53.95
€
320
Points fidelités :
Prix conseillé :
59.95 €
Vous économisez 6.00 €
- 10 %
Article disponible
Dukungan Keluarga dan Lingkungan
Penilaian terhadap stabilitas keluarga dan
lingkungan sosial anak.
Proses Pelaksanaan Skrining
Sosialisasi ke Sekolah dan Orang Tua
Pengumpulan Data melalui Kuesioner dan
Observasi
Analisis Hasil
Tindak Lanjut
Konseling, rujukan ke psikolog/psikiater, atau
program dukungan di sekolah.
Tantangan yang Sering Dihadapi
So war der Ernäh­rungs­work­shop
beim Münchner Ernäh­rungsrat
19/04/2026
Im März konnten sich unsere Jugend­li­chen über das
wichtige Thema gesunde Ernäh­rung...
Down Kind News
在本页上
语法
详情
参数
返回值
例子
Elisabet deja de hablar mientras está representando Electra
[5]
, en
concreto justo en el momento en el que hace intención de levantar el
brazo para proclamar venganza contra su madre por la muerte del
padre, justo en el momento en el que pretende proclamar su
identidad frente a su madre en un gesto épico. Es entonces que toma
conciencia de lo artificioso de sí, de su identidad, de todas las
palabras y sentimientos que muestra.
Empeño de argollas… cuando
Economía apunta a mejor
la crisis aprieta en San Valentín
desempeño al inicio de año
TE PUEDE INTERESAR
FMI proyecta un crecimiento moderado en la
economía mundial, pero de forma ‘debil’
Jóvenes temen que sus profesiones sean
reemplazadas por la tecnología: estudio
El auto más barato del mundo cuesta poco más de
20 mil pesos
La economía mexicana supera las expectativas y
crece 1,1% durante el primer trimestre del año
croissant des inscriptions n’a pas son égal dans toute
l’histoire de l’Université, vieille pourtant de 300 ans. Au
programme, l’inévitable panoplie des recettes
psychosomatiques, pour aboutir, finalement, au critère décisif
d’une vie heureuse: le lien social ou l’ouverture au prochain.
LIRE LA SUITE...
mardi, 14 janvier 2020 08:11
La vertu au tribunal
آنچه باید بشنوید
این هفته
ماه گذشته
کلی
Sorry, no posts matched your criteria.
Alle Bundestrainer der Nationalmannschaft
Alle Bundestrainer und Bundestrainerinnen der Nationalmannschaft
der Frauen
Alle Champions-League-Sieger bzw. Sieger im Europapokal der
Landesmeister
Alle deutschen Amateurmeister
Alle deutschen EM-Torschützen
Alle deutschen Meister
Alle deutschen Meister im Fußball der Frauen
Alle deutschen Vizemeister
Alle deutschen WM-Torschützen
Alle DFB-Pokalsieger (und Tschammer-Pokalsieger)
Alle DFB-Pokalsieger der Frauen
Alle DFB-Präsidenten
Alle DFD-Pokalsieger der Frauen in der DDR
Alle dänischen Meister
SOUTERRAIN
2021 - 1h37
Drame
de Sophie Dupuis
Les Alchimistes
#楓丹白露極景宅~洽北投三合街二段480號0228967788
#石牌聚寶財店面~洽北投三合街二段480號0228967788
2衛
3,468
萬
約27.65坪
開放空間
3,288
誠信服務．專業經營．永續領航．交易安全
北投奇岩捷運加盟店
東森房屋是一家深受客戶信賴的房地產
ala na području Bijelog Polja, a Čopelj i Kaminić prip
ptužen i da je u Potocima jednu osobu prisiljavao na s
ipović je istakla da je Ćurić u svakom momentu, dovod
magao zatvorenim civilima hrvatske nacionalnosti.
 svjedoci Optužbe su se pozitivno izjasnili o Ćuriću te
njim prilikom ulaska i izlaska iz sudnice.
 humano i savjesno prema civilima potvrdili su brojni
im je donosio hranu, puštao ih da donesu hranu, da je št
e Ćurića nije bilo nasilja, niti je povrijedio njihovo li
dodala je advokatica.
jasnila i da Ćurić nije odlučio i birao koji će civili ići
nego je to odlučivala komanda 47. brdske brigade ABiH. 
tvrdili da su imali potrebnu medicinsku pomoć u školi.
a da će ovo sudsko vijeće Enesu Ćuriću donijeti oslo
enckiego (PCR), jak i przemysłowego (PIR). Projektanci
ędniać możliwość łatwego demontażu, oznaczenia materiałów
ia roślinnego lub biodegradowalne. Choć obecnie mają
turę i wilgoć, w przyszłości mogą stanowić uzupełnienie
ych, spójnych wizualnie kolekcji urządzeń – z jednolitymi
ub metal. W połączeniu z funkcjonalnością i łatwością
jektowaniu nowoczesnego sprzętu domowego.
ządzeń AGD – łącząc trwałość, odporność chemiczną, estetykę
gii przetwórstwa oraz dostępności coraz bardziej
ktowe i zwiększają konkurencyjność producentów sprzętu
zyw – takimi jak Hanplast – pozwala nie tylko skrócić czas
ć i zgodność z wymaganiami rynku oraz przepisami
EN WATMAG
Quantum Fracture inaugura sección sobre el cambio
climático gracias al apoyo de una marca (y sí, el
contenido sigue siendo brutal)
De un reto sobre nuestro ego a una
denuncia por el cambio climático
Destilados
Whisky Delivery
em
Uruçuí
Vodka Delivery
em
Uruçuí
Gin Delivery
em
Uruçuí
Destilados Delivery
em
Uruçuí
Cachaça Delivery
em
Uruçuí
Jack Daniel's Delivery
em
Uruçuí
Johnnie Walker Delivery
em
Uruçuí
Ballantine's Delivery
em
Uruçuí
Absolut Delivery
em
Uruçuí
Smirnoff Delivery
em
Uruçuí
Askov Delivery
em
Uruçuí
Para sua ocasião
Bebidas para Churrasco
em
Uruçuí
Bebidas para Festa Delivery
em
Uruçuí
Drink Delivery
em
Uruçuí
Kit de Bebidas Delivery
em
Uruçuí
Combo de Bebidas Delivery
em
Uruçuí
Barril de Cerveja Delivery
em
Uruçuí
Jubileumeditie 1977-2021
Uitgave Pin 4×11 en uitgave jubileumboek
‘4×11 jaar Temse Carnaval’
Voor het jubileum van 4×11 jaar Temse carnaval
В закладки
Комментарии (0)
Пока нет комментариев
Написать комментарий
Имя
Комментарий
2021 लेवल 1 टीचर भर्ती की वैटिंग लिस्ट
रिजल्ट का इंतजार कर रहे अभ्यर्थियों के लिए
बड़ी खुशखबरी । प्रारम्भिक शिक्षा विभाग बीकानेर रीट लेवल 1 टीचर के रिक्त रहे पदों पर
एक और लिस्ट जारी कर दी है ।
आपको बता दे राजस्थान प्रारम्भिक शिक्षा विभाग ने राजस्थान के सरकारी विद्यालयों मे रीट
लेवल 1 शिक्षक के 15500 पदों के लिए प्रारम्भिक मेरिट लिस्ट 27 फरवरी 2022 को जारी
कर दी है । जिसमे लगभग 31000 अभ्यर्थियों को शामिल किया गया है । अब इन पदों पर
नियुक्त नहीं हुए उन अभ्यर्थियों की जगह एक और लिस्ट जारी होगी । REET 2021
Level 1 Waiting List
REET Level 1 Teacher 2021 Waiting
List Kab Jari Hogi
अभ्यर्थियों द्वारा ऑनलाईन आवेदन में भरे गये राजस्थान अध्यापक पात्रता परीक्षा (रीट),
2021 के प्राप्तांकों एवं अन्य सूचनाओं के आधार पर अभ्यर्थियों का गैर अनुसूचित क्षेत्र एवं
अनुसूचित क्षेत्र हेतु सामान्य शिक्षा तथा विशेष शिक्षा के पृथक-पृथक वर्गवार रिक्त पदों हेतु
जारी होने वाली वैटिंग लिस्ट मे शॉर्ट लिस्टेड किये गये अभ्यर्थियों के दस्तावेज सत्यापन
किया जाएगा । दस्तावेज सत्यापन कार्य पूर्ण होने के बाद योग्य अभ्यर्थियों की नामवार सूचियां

+ + + +

Assignment -> The data above should be copied exactly, with no line omitted.

Result for this task ->
53.95
€
320
Points fidelités :
Prix conseillé :
59.95 €
Vous économisez 6.00 €
- 10 %
Article disponible
Dukungan Keluarga dan Lingkungan
Penilaian terhadap stabilitas keluarga dan
lingkungan sosial anak.
Proses Pelaksanaan Skrining
Sosialisasi ke Sekolah dan Orang Tua
Pengumpulan Data melalui Kuesioner dan
Observasi
Analisis Hasil
Tindak Lanjut
Konseling, rujukan ke psikolog/psikiater, atau
program dukungan di sekolah.
Tantangan yang Sering Dihadapi
So war der Ernäh­rungs­work­shop
beim Münchner Ernäh­rungsrat
19/04/2026
Im März konnten sich unsere Jugend­li­chen über das
wichtige Thema gesunde Ernäh­rung...
Down Kind News
在本页上
语法
详情
参数
返回值
例子
Elisabet deja de hablar mientras está representando Electra
[5]
, en
concreto justo en el momento en el que hace intención de levantar el
brazo para proclamar venganza contra su madre por la muerte del
padre, justo en el momento en el que pretende proclamar su
identidad frente a su madre en un gesto épico. Es entonces que toma
conciencia de lo artificioso de sí, de su identidad, de todas las
palabras y sentimientos que muestra.
Empeño de argollas… cuando
Economía apunta a mejor
la crisis aprieta en San Valentín
desempeño al inicio de año
TE PUEDE INTERESAR
FMI proyecta un crecimiento moderado en la
economía mundial, pero de forma ‘debil’
Jóvenes temen que sus profesiones sean
reemplazadas por la tecnología: estudio
El auto más barato del mundo cuesta poco más de
20 mil pesos
La economía mexicana supera las expectativas y
crece 1,1% durante el primer trimestre del año
croissant des inscriptions n’a pas son égal dans toute
l’histoire de l’Université, vieille pourtant de 300 ans. Au
programme, l’inévitable panoplie des recettes
psychosomatiques, pour aboutir, finalement, au critère décisif
d’une vie heureuse: le lien social ou l’ouverture au prochain.
LIRE LA SUITE...
mardi, 14 janvier 2020 08:11
La vertu au tribunal
آنچه باید بشنوید
این هفته
ماه گذشته
کلی
Sorry, no posts matched your criteria.
Alle Bundestrainer der Nationalmannschaft
Alle Bundestrainer und Bundestrainerinnen der Nationalmannschaft
der Frauen
Alle Champions-League-Sieger bzw. Sieger im Europapokal der
Landesmeister
Alle deutschen Amateurmeister
Alle deutschen EM-Torschützen
Alle deutschen Meister
Alle deutschen Meister im Fußball der Frauen
Alle deutschen Vizemeister
Alle deutschen WM-Torschützen
Alle DFB-Pokalsieger (und Tschammer-Pokalsieger)
Alle DFB-Pokalsieger der Frauen
Alle DFB-Präsidenten
Alle DFD-Pokalsieger der Frauen in der DDR
Alle dänischen Meister
SOUTERRAIN
2021 - 1h37
Drame
de Sophie Dupuis
Les Alchimistes
#楓丹白露極景宅~洽北投三合街二段480號0228967788
#石牌聚寶財店面~洽北投三合街二段480號0228967788
2衛
3,468
萬
約27.65坪
開放空間
3,288
誠信服務．專業經營．永續領航．交易安全
北投奇岩捷運加盟店
東森房屋是一家深受客戶信賴的房地產
ala na području Bijelog Polja, a Čopelj i Kaminić prip
ptužen i da je u Potocima jednu osobu prisiljavao na s
ipović je istakla da je Ćurić u svakom momentu, dovod
magao zatvorenim civilima hrvatske nacionalnosti.
 svjedoci Optužbe su se pozitivno izjasnili o Ćuriću te
njim prilikom ulaska i izlaska iz sudnice.
 humano i savjesno prema civilima potvrdili su brojni
im je donosio hranu, puštao ih da donesu hranu, da je št
e Ćurića nije bilo nasilja, niti je povrijedio njihovo li
dodala je advokatica.
jasnila i da Ćurić nije odlučio i birao koji će civili ići
nego je to odlučivala komanda 47. brdske brigade ABiH. 
tvrdili da su imali potrebnu medicinsku pomoć u školi.
a da će ovo sudsko vijeće Enesu Ćuriću donijeti oslo
enckiego (PCR), jak i przemysłowego (PIR). Projektanci
ędniać możliwość łatwego demontażu, oznaczenia materiałów
ia roślinnego lub biodegradowalne. Choć obecnie mają
turę i wilgoć, w przyszłości mogą stanowić uzupełnienie
ych, spójnych wizualnie kolekcji urządzeń – z jednolitymi
ub metal. W połączeniu z funkcjonalnością i łatwością
jektowaniu nowoczesnego sprzętu domowego.
ządzeń AGD – łącząc trwałość, odporność chemiczną, estetykę
gii przetwórstwa oraz dostępności coraz bardziej
ktowe i zwiększają konkurencyjność producentów sprzętu
zyw – takimi jak Hanplast – pozwala nie tylko skrócić czas
ć i zgodność z wymaganiami rynku oraz przepisami
EN WATMAG
Quantum Fracture inaugura sección sobre el cambio
climático gracias al apoyo de una marca (y sí, el
contenido sigue siendo brutal)
De un reto sobre nuestro ego a una
denuncia por el cambio climático
Destilados
Whisky Delivery
em
Uruçuí
Vodka Delivery
em
Uruçuí
Gin Delivery
em
Uruçuí
Destilados Delivery
em
Uruçuí
Cachaça Delivery
em
Uruçuí
Jack Daniel's Delivery
em
Uruçuí
Johnnie Walker Delivery
em
Uruçuí
Ballantine's Delivery
em
Uruçuí
Absolut Delivery
em
Uruçuí
Smirnoff Delivery
em
Uruçuí
Askov Delivery
em
Uruçuí
Para sua ocasião
Bebidas para Churrasco
em
Uruçuí
Bebidas para Festa Delivery
em
Uruçuí
Drink Delivery
em
Uruçuí
Kit de Bebidas Delivery
em
Uruçuí
Combo de Bebidas Delivery
em
Uruçuí
Barril de Cerveja Delivery
em
Uruçuí
Jubileumeditie 1977-2021
Uitgave Pin 4×11 en uitgave jubileumboek
‘4×11 jaar Temse Carnaval’
Voor het jubileum van 4×11 jaar Temse carnaval
В закладки
Комментарии (0)
Пока нет комментариев
Написать комментарий
Имя
Комментарий
2021 लेवल 1 टीचर भर्ती की वैटिंग लिस्ट
रिजल्ट का इंतजार कर रहे अभ्यर्थियों के लिए
बड़ी खुशखबरी । प्रारम्भिक शिक्षा विभाग बीकानेर रीट लेवल 1 टीचर के रिक्त रहे पदों पर
एक और लिस्ट जारी कर दी है ।
आपको बता दे राजस्थान प्रारम्भिक शिक्षा विभाग ने राजस्थान के सरकारी विद्यालयों मे रीट
लेवल 1 शिक्षक के 15500 पदों के लिए प्रारम्भिक मेरिट लिस्ट 27 फरवरी 2022 को जारी
कर दी है । जिसमे लगभग 31000 अभ्यर्थियों को शामिल किया गया है । अब इन पदों पर
नियुक्त नहीं हुए उन अभ्यर्थियों की जगह एक और लिस्ट जारी होगी । REET 2021
Level 1 Waiting List
REET Level 1 Teacher 2021 Waiting
List Kab Jari Hogi
अभ्यर्थियों द्वारा ऑनलाईन आवेदन में भरे गये राजस्थान अध्यापक पात्रता परीक्षा (रीट),
2021 के प्राप्तांकों एवं अन्य सूचनाओं के आधार पर अभ्यर्थियों का गैर अनुसूचित क्षेत्र एवं
अनुसूचित क्षेत्र हेतु सामान्य शिक्षा तथा विशेष शिक्षा के पृथक-पृथक वर्गवार रिक्त पदों हेतु
जारी होने वाली वैटिंग लिस्ट मे शॉर्ट लिस्टेड किये गये अभ्यर्थियों के दस्तावेज सत्यापन
किया जाएगा । दस्तावेज सत्यापन कार्य पूर्ण होने के बाद योग्य अभ्यर्थियों की नामवार सूचियां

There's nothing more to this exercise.